Hamburg Middle School was built in 1963 as Hamburg Junior High School. The school opened on September 9, 1964, and was dedicated on January 28, 1965.

== Armor Elementary School ==

Armor Elementary School is located at 5301 Abbott Road and serves grades K through 5. The principal is Thomas Riddoch.

Armor Elementary was built and opened on March 17, 1970, as a single-floor brick building.
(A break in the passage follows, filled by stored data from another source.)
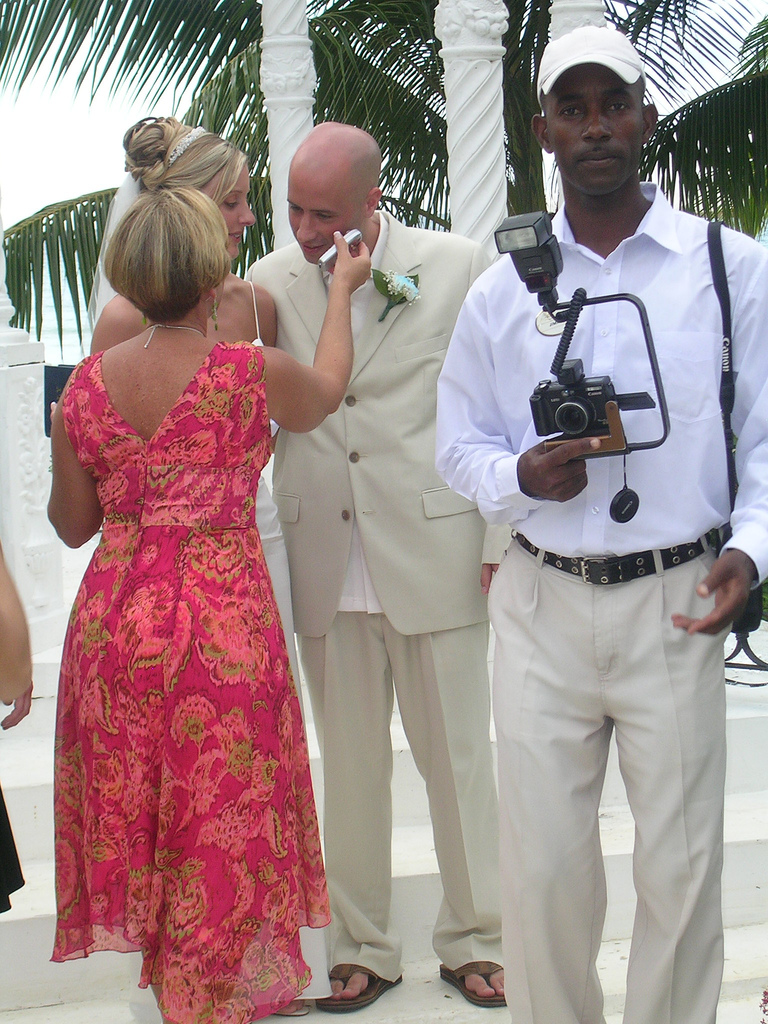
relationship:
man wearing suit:
[253, 120, 510, 1013] [247, 207, 512, 1019]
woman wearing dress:
[40, 183, 387, 1016] [90, 283, 291, 1009]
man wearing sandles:
[253, 120, 510, 1013] [311, 946, 518, 1021]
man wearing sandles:
[253, 120, 510, 1013] [307, 952, 506, 1007]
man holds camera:
[458, 50, 759, 819] [489, 205, 672, 524]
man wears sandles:
[253, 120, 510, 1013] [312, 938, 516, 1015]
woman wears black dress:
[0, 520, 40, 921] [0, 779, 29, 918]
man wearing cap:
[459, 51, 760, 820] [521, 28, 663, 117]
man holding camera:
[459, 51, 760, 820] [481, 186, 667, 529]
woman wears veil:
[73, 167, 380, 667] [84, 168, 146, 329]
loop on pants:
[650, 545, 668, 580] [493, 545, 734, 1021]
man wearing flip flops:
[253, 120, 510, 1013] [309, 951, 518, 1013]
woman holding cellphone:
[40, 182, 387, 1015] [314, 226, 366, 267]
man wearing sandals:
[253, 120, 510, 1013] [317, 949, 507, 1006]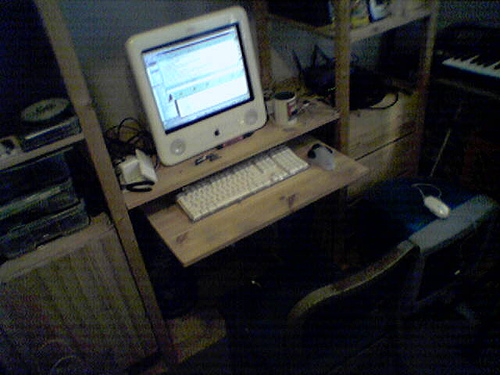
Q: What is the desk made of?
A: Wood.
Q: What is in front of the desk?
A: A chair.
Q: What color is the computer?
A: White.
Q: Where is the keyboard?
A: Under the computer.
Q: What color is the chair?
A: Black.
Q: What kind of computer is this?
A: A Mac.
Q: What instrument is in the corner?
A: A keyboard.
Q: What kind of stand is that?
A: A wooden stand.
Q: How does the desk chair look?
A: Very old.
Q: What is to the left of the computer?
A: A stack of CDs.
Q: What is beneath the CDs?
A: Some black cases.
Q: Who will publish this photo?
A: A computer magazine.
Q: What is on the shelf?
A: Keyboard.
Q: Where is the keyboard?
A: On the shelf.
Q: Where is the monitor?
A: Above the keyboard.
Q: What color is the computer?
A: White.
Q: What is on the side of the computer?
A: Shelving.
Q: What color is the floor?
A: Brown.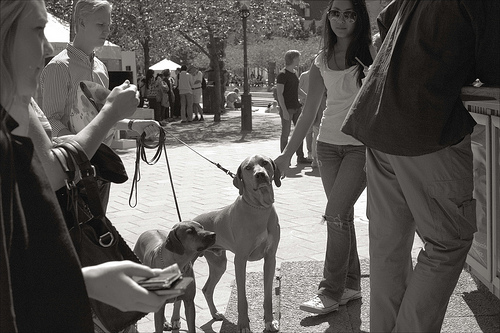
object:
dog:
[172, 154, 284, 332]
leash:
[127, 124, 236, 209]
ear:
[272, 157, 282, 186]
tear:
[322, 214, 351, 226]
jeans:
[314, 139, 372, 304]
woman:
[270, 0, 385, 314]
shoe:
[299, 291, 343, 315]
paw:
[238, 323, 250, 333]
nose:
[252, 171, 267, 178]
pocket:
[418, 176, 475, 240]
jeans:
[362, 133, 475, 332]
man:
[34, 0, 112, 219]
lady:
[0, 0, 95, 333]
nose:
[43, 36, 55, 56]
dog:
[134, 218, 217, 332]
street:
[0, 127, 500, 333]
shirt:
[309, 47, 379, 147]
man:
[336, 0, 499, 333]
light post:
[238, 8, 252, 133]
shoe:
[339, 285, 362, 306]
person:
[173, 63, 194, 123]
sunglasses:
[327, 9, 358, 24]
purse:
[52, 139, 159, 333]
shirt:
[340, 0, 499, 156]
The cornerstone was laid at the dedication ceremony on October 29, 1970. It was renovated in 1997 to include eight additional classrooms, a new main office, and improved special classrooms.

== Boston Valley Elementary School ==

Boston Valley Elementary School is located at 7476 Back Creek Road and serves Grades K through 5. The principal is Nicole Lauer.

Boston Valley Elementary School opened in September 1959 and was dedicated on May 15, 1960.

== Charlotte Avenue Elementary School ==

Charlotte Avenue Elementary School is located at 301 Charlotte Avenue and serves grades K through 5. The principal is Danielle Lango.

Charlotte Avenue Elementary was built in 1952 and opened on January 26, 1953.

== Union Pleasant Elementary School ==

Union Pleasant Elementary School is located at 150 Pleasant Avenue and serves grades K through 5. The principal is Molly Wallschlaeger.

Union Pleasant Elementary was built in 1924 and was dedicated on November 10, 1925, as the original Hamburg High School. The new Hamburg High School on Legion Drive opened on September 7, 1955, and Union Pleasant Elementary School took the place of the original high school.